Com um escritório inaugurado há dois meses em Lima, a Promon pretende disputar os bilhões de dólares que deverão ser destinados aos setores de construção civil e geração de energia.

Na área de consumo, empresas como Ambev (bebidas), Natura (cosméticos), H. Stern (joias) e Azaleia (calçados) investem na venda de seus produtos por lá de olho no crescimento da classe média peruana, que dobrou de tamanho em duas décadas — de 25% da população em 1990 para mais da metade dos 30 milhões de peruanos no fim do ano passado.

Atraídos por esse potencial, os bancos brasileiros de investimento Itaú BBA e BTG Pactual abriram escritórios em Lima nos dois últimos anos.

Mina da peruana Milpo: a empresa é controlada pelo grupo Votorantim (Divulgação)

Para manter o vigor da economia, um dos desafios do Peru é diversificar as atividades, hoje concentradas na extração de cobre, zinco e ouro.
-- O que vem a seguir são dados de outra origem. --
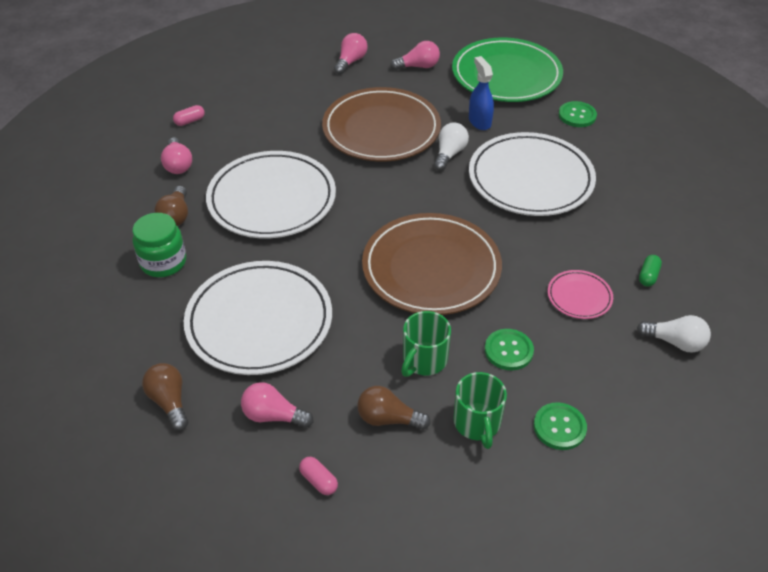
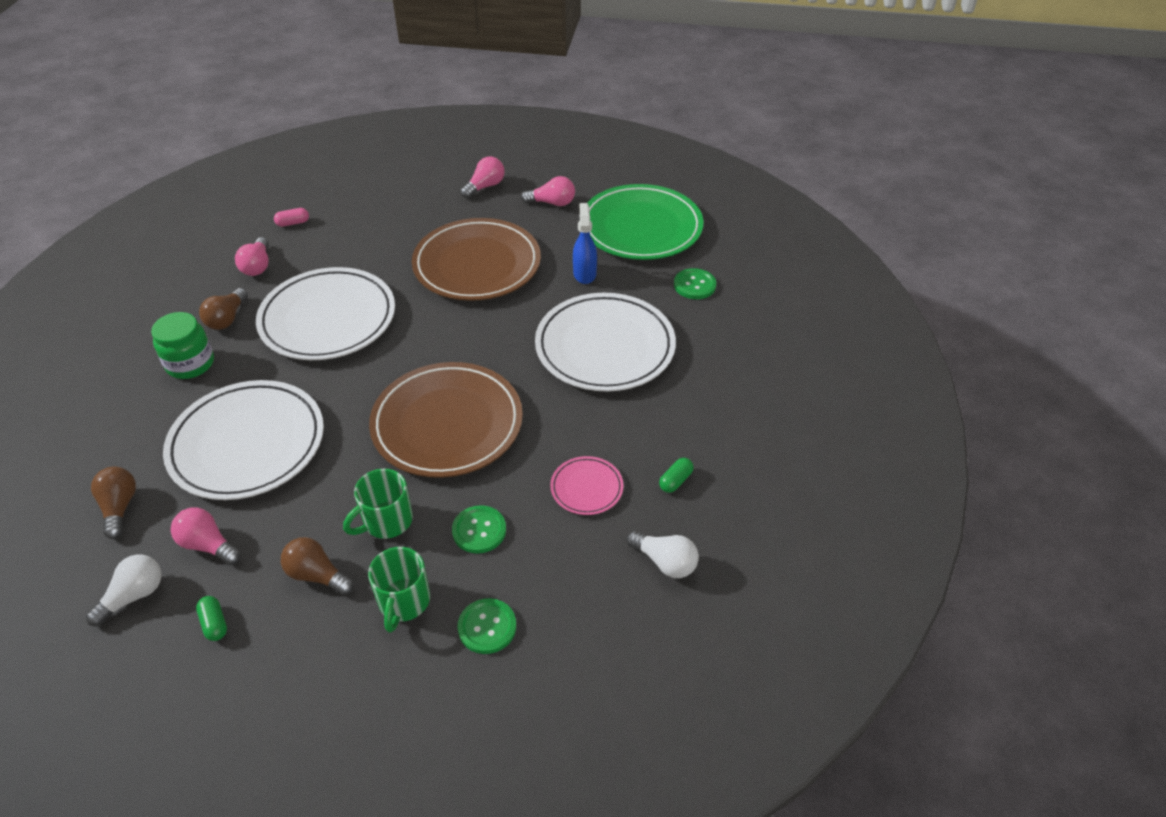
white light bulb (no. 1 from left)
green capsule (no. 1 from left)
Esse setor responde por 14% do PIB e 55% das exportações do país.

No ano passado, quando a China reduziu a produção industrial e importou menos metais, as receitas de exportações do Peru caíram 12%.

Segundo alguns especialistas, a busca por novos negócios passa pelo turismo.

Com um programa de incentivo que captou 2 bilhões de dólares para investimentos em infraestrutura e promoção do turismo, o setor atingiu no ano passado o recorde de 3,2 milhões de visitantes estrangeiros, que geraram 3,6 bilhões de dólares em divisas, três vezes a cifra de uma década atrás.

Um dos melhores símbolos do potencial do turismo, negócio que inclui hotelaria e gastronomia, foi a escolha, em 2013, do restaurante limenho Astrid y Gastón como vencedor do ranking dos 50 melhores restaurantes da América Latina, organizado pela revista inglesa Restaurant.

O Astrid y Gastón ficou à frente do brasileiro D.O.M., que era apontado como favorito ao título.

Outro desafio para os peruanos —talvez o maior de todos — é a redução da pobreza. Na zona rural e nas encostas dos Andes mais da metade da população ainda vive abaixo da linha de pobreza. Os 6 000 dólares de PIB per capita anual dos peruanos é um indicativo do longo caminho que ainda falta trilhar — esse valor é metade da média brasileira.

“A transformação social é algo que está claramente em curso no Peru, mas precisa continuar intensamente por mais duas ou três décadas”, diz Susan Segal, presidente da Americas Society and Council of the Americas, órgão sediado nos Estados Unidos que monitora a evolução social dos países latino-americanos.

“Investir em novas oportunidades de negócios é o melhor a fazer nessa direção.” Está aí uma recomendação que vale também para o Brasil.